» **Document segment**:
────────
Modern wastewater treatment plant. Tanks for aeration and biological purification of sewage at sunset.

US study to broaden detection of coronavirus in wastewater

Image credit: Mulderphoto/Dreamstime

Researchers in the US have received a major federal grant to further study how wastewater can be used to help predict coronavirus outbreaks.

Although preventing the transmission of Covid-19 still remains a challenge, researchers at the University of Miami are using all the strategies they can to fend off the spread. This includes using cutting-edge research to detect SARS-CoV-2 – the virus that causes Covid-19 – in wastewater.

Detecting traces of the virus in sewage flowing from campus buildings may provide up to a week’s notice ahead of positive Covid-19 test results to warn students and faculty that they should get tested and self-isolate before the illness spreads, according to the researchers. 

“Research has shown that people will start excreting the virus in their faeces and urine before showing symptoms of Covid-19, so the idea is to use wastewater measurements as an early warning for a potential Covid-19 outbreak in the community,” said Helena Solo-Gabriele, a professor of environmental engineering at the Floridian university.

Solo-Gabriele, along with a team of experts across fields such as pharmacology, biomedicine, and medicine, received a major grant from the National Institutes of Health (NIH) to conduct the research, with funding starting this month. The two-year, $5m (£3.6m) grant will help broaden the university’s own pilot programme to detect the virus in wastewater.

Graduate student Kristina Babler processes wastewater samples in the lab.

Graduate student Kristina Babler processes wastewater samples in the lab.

Image credit: University of Miami

According to co-investigator Stephan Schürer, a professor of molecular and cellular pharmacology at the Miller School of Medicine, with this new funding, the team will also join a consortium organised by the NIH to collect and standardise data from institutions across the US that are testing wastewater for the virus.

Schürer said he will work to create data criteria and software tools so that the wastewater figures and associated information can be seamlessly stored, compiled, and analysed. “This will help scientists correlate information from a range of sources more efficiently,” she added.

The researchers said they are grateful for the boost in funding because the team will now be able to expand and further evaluate innovative technologies for collecting, concentrating, and detecting the virus in wastewater. They will also explore the relationship between the environmental concentration of the virus and the results of human testing to create models that can predict Covid-19 outbreaks.

Christopher Mason, an associate professor of physiology and biophysics and of computational genomics in computational biomedicine, will also be leading the team to use next-generation sequencing technology to characterise SARS-CoV-2 genetic variations, look for novel viruses, and link this data to national and global efforts to track emerging pathogens.

Ultimately, Solo-Gabriele hopes to create a primer they can share with leaders across the nation about the best ways to identify the virus in wastewater and how it can be used to quickly warn individuals of potential infection. The team also hopes to offer strategies that communities can use to reduce imminent transmissions when they detect a spike in wastewater, she added.

In July 2020, the UK Centre for Ecology & Hydrology launched a collaborative project to develop a standardised system to detect coronavirus in wastewater as a way to monitor future outbreaks in the UK.
────────
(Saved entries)
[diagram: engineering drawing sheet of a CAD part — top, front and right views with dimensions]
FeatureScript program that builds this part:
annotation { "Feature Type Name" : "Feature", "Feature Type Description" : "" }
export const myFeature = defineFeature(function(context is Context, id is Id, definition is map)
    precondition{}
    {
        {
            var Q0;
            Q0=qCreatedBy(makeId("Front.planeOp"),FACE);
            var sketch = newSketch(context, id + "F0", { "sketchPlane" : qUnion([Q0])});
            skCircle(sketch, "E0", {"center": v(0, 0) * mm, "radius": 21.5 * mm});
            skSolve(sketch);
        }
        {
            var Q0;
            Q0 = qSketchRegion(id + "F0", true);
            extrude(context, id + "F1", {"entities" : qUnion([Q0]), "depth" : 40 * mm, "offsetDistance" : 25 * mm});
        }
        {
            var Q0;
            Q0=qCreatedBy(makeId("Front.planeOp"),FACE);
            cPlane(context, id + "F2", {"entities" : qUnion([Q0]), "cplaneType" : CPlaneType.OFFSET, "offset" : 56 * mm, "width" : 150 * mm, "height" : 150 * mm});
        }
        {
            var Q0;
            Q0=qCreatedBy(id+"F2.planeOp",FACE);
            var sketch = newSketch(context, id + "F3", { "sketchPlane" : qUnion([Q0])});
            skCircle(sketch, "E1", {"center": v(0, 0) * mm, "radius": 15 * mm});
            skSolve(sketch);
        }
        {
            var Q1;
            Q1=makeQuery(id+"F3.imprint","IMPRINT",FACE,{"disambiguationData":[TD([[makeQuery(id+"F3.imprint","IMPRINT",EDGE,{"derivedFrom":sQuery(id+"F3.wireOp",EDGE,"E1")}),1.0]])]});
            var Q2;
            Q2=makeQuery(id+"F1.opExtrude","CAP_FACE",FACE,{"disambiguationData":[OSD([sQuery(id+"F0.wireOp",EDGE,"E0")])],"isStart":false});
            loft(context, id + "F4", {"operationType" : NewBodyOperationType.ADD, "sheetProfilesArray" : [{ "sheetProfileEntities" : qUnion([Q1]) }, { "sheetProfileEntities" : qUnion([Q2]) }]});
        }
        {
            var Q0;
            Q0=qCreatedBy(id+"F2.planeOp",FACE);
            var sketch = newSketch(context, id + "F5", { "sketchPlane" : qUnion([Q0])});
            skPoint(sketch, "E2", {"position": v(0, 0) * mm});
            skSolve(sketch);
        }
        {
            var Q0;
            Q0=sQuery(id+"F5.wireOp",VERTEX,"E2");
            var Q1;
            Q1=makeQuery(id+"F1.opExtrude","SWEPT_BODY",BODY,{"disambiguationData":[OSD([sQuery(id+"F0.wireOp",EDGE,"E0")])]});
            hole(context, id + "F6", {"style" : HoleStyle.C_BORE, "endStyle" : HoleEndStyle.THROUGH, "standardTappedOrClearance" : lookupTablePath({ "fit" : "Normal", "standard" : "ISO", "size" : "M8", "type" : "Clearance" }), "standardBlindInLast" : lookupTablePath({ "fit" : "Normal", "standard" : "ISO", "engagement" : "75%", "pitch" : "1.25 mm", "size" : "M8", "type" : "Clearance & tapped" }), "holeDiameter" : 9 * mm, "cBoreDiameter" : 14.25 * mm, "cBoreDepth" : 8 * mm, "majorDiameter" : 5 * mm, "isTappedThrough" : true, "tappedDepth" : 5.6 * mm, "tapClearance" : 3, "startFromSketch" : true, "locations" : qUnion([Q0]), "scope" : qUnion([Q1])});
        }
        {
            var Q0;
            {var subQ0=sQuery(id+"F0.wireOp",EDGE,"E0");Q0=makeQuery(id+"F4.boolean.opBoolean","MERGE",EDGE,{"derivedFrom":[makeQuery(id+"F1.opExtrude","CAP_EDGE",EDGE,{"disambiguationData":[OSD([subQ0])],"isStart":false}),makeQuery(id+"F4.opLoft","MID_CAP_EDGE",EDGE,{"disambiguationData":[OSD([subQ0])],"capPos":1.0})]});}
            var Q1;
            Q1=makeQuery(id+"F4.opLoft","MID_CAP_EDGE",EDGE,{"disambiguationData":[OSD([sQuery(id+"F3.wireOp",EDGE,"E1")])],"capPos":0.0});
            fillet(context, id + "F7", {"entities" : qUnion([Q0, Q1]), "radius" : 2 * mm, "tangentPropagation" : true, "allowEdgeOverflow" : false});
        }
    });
────────
In the article on detecting coronavirus in wastewater, how long does the NIH grant last and what is it worth? The records are separate material and are not part of the wastewater article.

It lasts two years and is worth $5m (£3.6m).